WHAT YOU NEED TO DO -
Please give again, word for word, the lines that lie between the start of the listing below and the line with "ring pip: (687, 724)", both included.
========================================================================
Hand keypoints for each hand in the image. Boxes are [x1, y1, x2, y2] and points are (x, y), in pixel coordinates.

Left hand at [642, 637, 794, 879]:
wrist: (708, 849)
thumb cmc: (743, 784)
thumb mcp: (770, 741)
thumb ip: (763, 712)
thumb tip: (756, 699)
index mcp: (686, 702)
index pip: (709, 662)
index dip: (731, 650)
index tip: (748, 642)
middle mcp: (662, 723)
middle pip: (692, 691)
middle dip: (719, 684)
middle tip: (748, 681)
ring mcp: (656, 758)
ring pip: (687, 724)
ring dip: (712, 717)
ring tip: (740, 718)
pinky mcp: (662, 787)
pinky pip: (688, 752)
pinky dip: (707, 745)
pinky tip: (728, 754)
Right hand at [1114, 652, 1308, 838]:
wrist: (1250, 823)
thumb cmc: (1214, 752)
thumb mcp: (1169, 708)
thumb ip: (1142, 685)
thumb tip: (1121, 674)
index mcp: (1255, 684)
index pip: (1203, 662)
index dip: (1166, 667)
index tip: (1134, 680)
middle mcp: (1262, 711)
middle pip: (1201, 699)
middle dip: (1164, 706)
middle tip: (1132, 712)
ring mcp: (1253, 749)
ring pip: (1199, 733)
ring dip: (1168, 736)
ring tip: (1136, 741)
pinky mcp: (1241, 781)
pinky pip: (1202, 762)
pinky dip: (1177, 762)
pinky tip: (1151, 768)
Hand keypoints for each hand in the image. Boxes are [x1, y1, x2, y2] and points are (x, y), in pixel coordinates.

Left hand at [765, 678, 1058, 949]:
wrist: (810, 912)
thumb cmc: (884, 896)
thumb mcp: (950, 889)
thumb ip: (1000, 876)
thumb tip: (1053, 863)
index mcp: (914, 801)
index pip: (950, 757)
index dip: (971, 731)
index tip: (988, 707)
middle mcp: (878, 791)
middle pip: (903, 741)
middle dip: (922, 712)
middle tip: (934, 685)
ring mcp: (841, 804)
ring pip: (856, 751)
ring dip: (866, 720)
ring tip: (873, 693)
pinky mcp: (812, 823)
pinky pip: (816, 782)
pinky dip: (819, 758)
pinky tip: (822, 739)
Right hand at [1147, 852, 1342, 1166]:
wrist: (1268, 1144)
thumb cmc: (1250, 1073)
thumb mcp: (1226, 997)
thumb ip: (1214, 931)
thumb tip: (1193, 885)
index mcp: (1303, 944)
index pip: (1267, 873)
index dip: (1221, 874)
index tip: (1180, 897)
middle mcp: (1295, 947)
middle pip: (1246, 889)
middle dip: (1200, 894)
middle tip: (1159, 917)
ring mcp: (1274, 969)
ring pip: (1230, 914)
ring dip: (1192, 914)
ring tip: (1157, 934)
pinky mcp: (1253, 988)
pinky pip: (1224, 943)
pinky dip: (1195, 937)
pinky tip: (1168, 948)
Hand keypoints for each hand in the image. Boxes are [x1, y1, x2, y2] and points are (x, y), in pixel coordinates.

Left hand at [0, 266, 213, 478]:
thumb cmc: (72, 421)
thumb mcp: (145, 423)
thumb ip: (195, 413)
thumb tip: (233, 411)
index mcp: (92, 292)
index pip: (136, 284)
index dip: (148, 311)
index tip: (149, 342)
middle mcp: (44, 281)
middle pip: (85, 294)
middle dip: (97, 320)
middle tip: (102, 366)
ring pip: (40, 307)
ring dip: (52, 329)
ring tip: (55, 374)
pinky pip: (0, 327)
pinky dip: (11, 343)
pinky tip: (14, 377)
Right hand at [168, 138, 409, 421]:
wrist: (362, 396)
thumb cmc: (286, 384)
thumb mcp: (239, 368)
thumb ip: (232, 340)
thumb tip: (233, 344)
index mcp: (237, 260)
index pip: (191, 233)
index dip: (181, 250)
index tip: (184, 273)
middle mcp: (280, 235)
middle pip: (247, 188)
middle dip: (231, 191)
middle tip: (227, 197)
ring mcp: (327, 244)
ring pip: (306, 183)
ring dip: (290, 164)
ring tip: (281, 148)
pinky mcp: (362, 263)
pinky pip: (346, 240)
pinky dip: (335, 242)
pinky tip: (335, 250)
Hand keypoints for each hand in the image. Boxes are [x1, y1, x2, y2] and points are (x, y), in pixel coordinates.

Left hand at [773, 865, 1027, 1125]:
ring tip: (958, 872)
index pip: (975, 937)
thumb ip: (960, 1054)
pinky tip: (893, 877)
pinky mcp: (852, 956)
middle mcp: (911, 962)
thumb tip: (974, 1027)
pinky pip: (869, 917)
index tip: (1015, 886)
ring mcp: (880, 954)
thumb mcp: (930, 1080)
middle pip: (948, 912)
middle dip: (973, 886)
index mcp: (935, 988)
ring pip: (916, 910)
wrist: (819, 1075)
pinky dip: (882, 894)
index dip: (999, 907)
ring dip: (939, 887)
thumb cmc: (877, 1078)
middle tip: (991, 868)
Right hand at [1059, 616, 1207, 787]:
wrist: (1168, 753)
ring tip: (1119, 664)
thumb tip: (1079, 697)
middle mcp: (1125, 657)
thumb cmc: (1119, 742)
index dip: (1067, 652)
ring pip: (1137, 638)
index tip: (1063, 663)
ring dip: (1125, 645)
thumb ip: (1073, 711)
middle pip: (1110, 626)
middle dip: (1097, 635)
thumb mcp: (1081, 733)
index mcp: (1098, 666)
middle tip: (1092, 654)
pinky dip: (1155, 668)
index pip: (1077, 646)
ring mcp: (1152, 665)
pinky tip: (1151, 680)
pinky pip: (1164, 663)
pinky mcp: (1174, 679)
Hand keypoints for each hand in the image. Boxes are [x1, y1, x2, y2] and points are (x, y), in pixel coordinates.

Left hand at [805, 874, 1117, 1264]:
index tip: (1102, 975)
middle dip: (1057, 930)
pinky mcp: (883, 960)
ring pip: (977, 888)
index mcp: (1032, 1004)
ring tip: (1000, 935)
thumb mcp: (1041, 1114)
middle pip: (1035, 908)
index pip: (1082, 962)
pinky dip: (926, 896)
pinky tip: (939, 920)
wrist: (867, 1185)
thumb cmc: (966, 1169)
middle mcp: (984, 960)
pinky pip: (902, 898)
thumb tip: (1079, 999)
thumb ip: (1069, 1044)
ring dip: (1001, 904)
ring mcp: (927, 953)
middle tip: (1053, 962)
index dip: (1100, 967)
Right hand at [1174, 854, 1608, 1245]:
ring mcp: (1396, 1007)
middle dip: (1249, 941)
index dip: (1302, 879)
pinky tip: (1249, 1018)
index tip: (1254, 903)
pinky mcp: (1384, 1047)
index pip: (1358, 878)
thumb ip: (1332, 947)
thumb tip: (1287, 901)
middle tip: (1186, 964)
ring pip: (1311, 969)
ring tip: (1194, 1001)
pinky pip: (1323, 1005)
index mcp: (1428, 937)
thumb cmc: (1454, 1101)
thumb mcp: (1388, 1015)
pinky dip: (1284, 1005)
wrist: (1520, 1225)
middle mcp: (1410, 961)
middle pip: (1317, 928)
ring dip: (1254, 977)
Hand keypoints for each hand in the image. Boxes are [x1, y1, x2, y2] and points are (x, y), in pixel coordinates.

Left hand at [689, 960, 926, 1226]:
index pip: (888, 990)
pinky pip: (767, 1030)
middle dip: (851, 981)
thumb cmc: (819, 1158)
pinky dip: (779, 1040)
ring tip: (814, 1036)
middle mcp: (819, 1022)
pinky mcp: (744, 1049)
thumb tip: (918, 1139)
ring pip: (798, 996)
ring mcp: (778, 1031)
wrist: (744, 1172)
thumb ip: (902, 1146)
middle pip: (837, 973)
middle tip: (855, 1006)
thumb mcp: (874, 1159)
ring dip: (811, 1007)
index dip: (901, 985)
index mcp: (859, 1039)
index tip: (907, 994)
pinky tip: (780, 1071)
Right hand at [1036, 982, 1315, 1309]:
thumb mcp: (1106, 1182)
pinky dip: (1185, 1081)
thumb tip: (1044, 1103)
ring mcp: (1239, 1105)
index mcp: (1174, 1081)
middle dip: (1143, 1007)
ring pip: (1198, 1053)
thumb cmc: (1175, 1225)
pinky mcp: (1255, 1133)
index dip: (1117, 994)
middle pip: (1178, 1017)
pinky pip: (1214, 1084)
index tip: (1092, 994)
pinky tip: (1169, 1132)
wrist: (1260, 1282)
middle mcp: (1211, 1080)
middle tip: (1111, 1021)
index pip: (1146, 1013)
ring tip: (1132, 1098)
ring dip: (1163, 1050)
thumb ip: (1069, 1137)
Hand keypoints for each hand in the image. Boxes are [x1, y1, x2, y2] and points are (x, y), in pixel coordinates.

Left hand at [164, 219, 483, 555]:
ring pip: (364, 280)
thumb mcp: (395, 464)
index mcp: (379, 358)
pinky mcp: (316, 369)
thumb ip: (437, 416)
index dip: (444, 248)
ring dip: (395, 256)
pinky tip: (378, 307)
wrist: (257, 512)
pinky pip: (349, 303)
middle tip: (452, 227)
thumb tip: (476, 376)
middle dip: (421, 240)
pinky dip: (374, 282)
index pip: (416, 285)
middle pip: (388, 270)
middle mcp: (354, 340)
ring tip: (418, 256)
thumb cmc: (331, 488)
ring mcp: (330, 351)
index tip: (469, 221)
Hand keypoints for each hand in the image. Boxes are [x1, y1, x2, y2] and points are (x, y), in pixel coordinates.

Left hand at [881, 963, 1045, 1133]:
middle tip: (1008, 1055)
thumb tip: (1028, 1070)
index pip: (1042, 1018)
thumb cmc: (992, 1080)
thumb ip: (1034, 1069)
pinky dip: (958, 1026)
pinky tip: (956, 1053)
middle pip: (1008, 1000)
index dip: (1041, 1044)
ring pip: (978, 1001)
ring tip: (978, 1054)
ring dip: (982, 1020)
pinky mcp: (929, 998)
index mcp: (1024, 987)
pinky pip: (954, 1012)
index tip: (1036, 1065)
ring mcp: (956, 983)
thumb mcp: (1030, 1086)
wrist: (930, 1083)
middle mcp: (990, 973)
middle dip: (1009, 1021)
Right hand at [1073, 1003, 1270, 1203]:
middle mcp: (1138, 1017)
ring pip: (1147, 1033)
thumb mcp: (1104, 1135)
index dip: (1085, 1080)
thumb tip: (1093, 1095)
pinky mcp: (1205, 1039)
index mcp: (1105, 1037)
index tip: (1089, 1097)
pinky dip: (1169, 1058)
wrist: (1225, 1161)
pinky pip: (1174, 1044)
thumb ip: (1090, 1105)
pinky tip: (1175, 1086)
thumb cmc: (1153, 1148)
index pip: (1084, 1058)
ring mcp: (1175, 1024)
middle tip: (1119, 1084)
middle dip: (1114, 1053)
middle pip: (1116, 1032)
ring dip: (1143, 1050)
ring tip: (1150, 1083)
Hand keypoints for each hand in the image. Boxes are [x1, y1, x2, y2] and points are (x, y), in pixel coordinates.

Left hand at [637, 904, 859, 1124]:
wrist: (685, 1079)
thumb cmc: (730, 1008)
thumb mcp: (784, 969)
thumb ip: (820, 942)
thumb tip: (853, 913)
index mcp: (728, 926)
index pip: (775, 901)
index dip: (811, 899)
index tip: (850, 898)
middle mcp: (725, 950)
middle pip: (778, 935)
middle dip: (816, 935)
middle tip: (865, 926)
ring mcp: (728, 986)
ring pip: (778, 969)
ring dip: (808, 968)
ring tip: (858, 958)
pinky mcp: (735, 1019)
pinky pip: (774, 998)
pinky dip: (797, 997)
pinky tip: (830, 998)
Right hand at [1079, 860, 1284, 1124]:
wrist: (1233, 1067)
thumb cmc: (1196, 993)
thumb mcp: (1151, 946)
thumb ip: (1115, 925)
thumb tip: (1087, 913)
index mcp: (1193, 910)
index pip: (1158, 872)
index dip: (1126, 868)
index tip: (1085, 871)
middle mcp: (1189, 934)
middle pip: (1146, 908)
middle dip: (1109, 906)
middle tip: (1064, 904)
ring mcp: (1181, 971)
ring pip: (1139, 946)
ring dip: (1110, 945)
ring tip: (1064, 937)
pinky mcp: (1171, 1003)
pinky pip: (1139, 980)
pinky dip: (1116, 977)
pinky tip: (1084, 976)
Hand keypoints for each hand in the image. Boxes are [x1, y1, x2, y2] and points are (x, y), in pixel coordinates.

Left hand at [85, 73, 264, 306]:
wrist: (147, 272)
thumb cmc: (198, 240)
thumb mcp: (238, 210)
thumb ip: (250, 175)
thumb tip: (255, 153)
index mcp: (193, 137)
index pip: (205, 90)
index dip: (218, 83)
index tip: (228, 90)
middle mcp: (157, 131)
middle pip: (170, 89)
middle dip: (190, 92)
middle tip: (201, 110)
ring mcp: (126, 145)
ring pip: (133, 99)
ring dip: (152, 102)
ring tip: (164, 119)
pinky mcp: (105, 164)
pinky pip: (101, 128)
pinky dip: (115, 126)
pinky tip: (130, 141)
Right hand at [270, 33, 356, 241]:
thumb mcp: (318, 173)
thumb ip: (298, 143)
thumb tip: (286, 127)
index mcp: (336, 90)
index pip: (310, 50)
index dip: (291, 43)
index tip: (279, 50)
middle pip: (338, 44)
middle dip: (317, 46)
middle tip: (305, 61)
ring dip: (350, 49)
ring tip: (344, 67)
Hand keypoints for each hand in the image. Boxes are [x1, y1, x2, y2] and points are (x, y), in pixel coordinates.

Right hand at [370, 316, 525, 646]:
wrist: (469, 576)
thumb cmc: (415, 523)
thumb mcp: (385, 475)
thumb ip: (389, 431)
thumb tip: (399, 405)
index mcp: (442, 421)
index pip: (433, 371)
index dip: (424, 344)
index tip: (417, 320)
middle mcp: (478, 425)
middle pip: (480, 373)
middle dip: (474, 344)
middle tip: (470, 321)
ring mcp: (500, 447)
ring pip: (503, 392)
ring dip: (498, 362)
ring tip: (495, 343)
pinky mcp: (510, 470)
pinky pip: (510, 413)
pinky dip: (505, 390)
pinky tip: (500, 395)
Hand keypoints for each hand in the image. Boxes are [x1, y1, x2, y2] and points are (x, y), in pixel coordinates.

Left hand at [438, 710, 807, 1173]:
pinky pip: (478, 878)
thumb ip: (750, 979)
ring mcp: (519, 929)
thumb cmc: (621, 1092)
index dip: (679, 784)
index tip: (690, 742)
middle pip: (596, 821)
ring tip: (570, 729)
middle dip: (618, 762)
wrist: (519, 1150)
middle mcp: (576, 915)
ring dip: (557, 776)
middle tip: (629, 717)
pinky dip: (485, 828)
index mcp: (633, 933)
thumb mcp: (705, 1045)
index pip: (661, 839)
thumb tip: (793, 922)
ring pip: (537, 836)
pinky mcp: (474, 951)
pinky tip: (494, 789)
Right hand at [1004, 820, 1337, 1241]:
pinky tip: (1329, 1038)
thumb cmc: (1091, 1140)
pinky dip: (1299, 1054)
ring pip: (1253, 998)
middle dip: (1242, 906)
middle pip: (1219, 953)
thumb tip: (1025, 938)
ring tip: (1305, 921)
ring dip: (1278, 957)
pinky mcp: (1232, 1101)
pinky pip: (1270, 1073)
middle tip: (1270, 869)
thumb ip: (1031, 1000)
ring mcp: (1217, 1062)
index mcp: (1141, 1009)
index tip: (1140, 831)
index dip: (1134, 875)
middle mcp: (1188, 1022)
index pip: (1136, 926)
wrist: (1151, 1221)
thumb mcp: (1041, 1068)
========================================================================
EXERCISE ANSWER -
Hand keypoints for each hand in the image. Boxes are [x1, y1, x2, y2] and points are (x, y), in pixel coordinates.

Left hand at [642, 637, 794, 879]:
wrist: (708, 849)
thumb cmc: (743, 784)
thumb mcp: (770, 741)
thumb ip: (763, 712)
thumb tip: (756, 699)
index mcp: (686, 702)
index pip: (709, 662)
index dip: (731, 650)
index tip: (748, 642)
middle mcp: (662, 723)
middle pip: (692, 691)
middle dip: (719, 684)
middle tip: (748, 681)
ring mcp: (656, 758)
ring pip: (687, 724)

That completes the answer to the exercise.